# [TEXT SECTION]
* * * * * * *
This report, based on a survey of 210 American art museums in 2016 that followed up on issues uncovered in a similar survey in 2013, finds that a “gender gap persists” in art museums, despite “incremental gains in some areas of pay and employment representation”. Of the 210 responses from art museum directors in 2016, 100 were female (48%). While women direct most of the museums with budgets below $15 million (54%), female directors represent one-third or less of all museum directors in larger institutions.
Given the “severe lack of hard data” on diversity in Canadian art galleries, the author of this report, with assistance from anonymous collaborators, created a dataset of the diversity in select leadership positions in 80 galleries that have received core funding from the Canada Council for the Arts (as well as the separately-funded National Gallery of Canada). The resulting statistics indicate that “gallery management is whiter than Canadian [visual] artists in particular, and the Canadian public in general”. Regarding gender equity, the report finds that “women dominate Canada’s art field” but their majority is weakest in its top echelons.
* * * * * * *
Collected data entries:

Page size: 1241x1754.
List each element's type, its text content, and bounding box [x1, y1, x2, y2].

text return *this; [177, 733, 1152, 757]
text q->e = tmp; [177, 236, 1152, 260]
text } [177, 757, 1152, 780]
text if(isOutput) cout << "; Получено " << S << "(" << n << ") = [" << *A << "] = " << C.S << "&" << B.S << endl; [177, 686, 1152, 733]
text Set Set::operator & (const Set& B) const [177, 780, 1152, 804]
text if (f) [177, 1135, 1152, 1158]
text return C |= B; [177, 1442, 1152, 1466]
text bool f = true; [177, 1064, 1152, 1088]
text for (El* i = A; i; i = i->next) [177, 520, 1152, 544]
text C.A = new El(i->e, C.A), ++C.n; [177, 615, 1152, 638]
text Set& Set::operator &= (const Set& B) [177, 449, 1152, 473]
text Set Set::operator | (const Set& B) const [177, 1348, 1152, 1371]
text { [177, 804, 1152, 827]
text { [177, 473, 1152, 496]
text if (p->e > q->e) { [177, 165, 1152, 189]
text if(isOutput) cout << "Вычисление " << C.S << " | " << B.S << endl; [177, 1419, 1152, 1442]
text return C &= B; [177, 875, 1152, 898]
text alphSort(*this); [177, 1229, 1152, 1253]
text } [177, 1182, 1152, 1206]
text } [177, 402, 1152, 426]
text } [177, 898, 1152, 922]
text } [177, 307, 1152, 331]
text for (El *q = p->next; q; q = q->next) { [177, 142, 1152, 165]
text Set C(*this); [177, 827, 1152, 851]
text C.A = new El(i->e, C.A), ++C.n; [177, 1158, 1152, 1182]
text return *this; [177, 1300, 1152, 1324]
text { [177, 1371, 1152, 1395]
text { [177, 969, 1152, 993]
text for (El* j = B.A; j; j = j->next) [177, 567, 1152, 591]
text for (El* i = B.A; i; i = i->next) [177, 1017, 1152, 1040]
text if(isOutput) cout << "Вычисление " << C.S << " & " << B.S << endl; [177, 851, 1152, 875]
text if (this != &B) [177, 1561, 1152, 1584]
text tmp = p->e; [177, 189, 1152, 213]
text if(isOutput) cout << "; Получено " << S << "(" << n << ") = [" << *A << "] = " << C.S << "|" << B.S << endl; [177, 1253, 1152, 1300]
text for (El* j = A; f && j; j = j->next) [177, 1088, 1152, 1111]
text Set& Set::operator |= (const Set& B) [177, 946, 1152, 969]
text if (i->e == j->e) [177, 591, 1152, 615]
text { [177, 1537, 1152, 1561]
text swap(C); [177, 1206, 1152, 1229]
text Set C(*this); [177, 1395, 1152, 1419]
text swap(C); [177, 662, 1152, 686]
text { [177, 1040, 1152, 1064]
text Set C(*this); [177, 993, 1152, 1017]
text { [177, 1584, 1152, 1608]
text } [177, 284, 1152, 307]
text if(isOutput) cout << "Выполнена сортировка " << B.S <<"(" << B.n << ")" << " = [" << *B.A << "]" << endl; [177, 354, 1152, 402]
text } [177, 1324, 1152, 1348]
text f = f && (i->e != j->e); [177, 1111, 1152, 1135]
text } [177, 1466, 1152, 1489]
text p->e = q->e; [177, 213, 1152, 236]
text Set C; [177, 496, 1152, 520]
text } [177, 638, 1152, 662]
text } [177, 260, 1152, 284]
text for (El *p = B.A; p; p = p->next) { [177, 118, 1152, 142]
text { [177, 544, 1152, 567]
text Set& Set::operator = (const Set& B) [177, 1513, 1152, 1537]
* * * * * * *
# [REQUIRED ACTIONS]
1. Reproduce the portion of the text on gender and diversity in art museums starting with "This report, based" and going on through "in larger institutions.".
2. Supply the next part of the text on gender and diversity in art museums, picking up after its final sentence.
The rows above stand apart from the text on gender and diversity in art museums.

# [ANSWERS FOR THE TASKS]
1.
This report, based on a survey of 210 American art museums in 2016 that followed up on issues uncovered in a similar survey in 2013, finds that a “gender gap persists” in art museums, despite “incremental gains in some areas of pay and employment representation”. Of the 210 responses from art museum directors in 2016, 100 were female (48%). While women direct most of the museums with budgets below $15 million (54%), female directors represent one-third or less of all museum directors in larger institutions.

2.
Based on Canadian, American, and United Kingdom employment surveys, this report compares the creative economy in the three countries. Based on the definitions used in the report, Canada’s creative economy is comprised of 2.2 million workers, including 534,000 creative workers in creative industries, 815,000 creative workers in non-creative industries, and 893,000 non-creative workers within the creative industries. Comparisons between the three countries show that Canada has the highest share of total employment on three related measures.
Based on “a literature review, phone interviews, online surveys, artist roundtables and the development of an inventory of training providers”, this report examines the current situation and needs regarding skills training and supports for artists and arts organizations in Nunavut.
This series of research projects included three primary research endeavours: 1) a comparison of the finances of 19 B.C. arts, culture, and heritage organizations with 38 “peer” organizations in other provinces; 2) analysis of a province-wide survey of arts, culture, and heritage organizations; and 3) a summary of 14 qualitative interviews “related to human resources, community engagement and impacts, diversity, the entrepreneurial nature of B.C. arts organizations, and the nature of success for different groups”.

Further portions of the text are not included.